Untuk anak kecil (kurang dari 10-12 tahun), supaya berbaring dengan mata tertutup rapat. Kemudian jatuhkan satu atau dua tetes pada ujung mata di sisi hidung. Bila anak membuka matanya, tetesan akan masuk dengan sendirinya ke dalam mata.


Kapan dan dengan Apa Obat Harus Diminum?


1. Sebelum atau sesudah makan?

Obat diminum sebelum makan, karena adanya makanan di dalam lambung akan menghambat pelarutan dan penyerapan obat. Obat diminum sesudah makan atau pada saat makan, karena obat harus melarut dalam lemak agar dapat diserap dengan baik. Jika obat ini diminum pada saat perut kosong, dapat menimbulkan mual dan muntah serta akan mmengiritasi lambung.
2. Berapa kali sehari?

Lama kerja obat berbeda-beda. Ada obat yang diminum1,2,3, aataun 4 kali sehari. Obat yang harus ditelan 1x sehari umumnya ditelan pagi hari, bila tidak diberi petunjuk lain. 2x sehari artinya obat diminum tiap 12 jam, 3x sehari artinya obat diminum tiap 8 jam dan 4x sehari artinya obat diminum tiap 6 jam. Bila takaran 4x sehari sukar diwujudkaan, sebaiknya obat diminum sebelum dan sesudah tidur pada malam hari, serta 2 kali lagi dibagi rata sepanjang hari.
3. Dengan air, limun, atau susu?

Sebaiknya obat diminum dengan air putih. Susu tidak selalu layak diminum dengan obat, karena mengandung kalsium, khususnya zat-zat antibiotik seperti halnya tetrasiklin. Ini karena kalsium dapat mengikat tetrasiklin, sehingga obat dari usus/saluran pencernaan tidak dapat diserap oleh darah.

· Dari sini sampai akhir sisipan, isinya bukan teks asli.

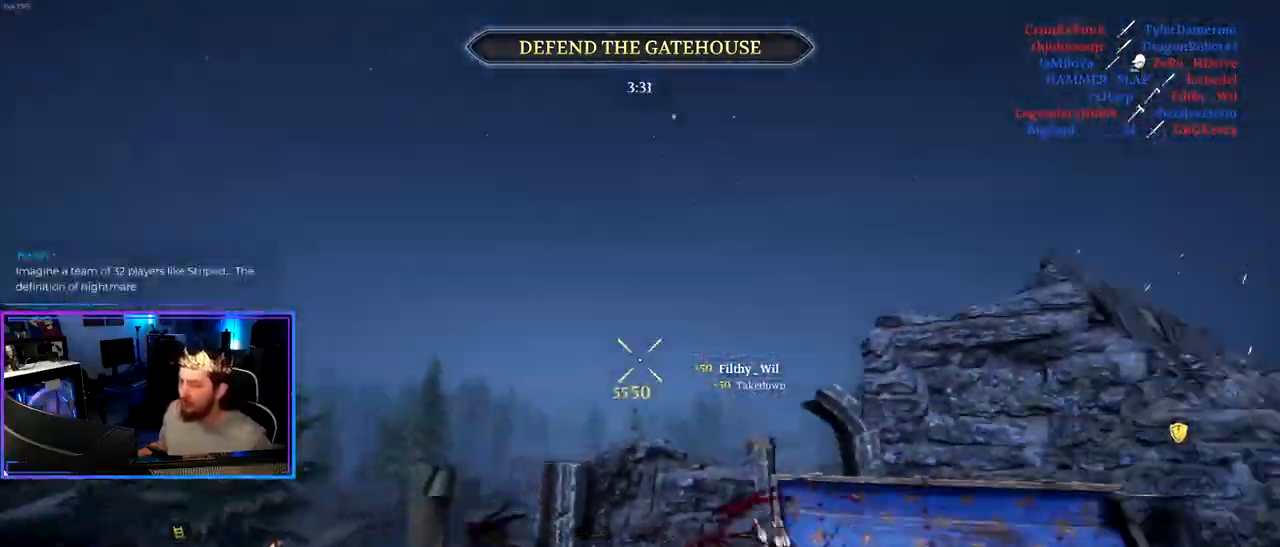
{"keys": ["a", "shift", "w"], "mouse": [], "mouse_move": "still", "events": [[17, "mouse_wheel", "up"], [217, "s", "up"], [350, "w", "down"], [400, "shift", "down"]]}
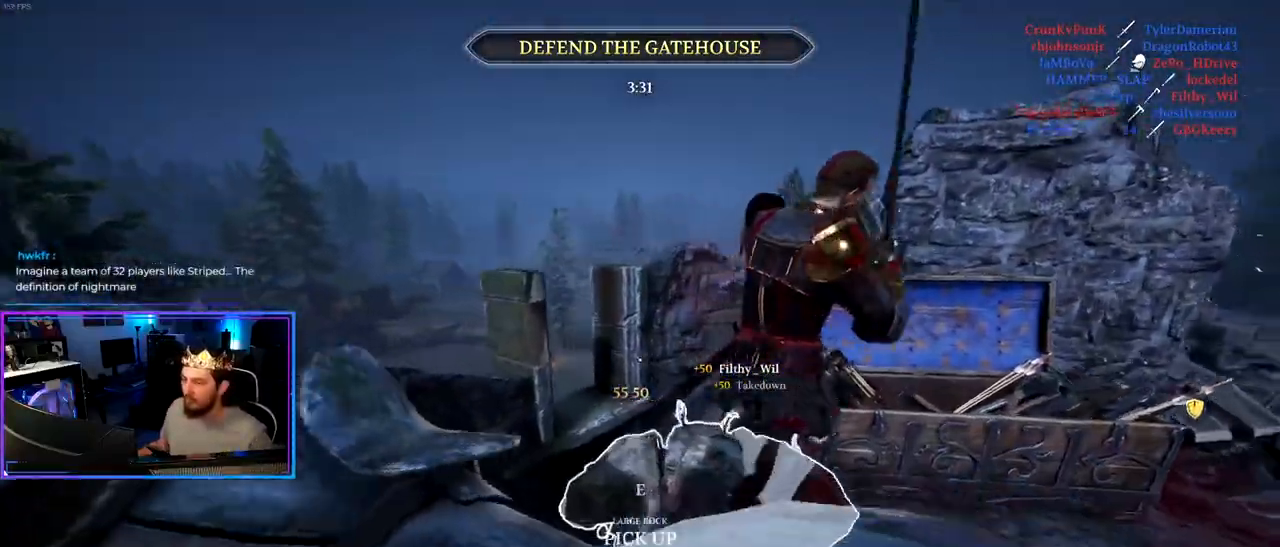
{"keys": ["a", "shift", "w"], "mouse": ["wheel"], "mouse_move": "up", "events": [[217, "mouse_wheel", "down"], [367, "mouse_wheel", "up"], [500, "mouse_wheel", "down"]]}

Bagaimana Cara Menyimpan Obat?

Semua obat sebaiknya disimpan di tempat yang sejuk, dalam wadah asli dan terlindung dari lembab cahaya.

Tanda-tanda Kerusakan Obat

Suatu obat telah menjadi rusak bial terjadi perubahan warna, larutan yang bening menjadi keruh atau berjamur, bentuk dan baunya berubah. Obat yang rusak tidak boleh diminum, karena akan dapat membentuk zat-zat beracun atau menjadi tidak berefek pada tubuh. Pada waktu membeli obat, sebaiknya dilihat tanggal kadaluwarsanya, juga bungkusan aslinya apakah masih dalam keadaan baik atau sudah rusak.


Antibiotik
Obat yang tergolong antibiotic. Dalam pemakaiannya harus dihabiskan untuk menghindari kambuhnya penyakit. Bila masih ketinggalan sisa akibat dari bagian obat yang tidak habis, maka sisa obat tersebut tidak boleh disimpan.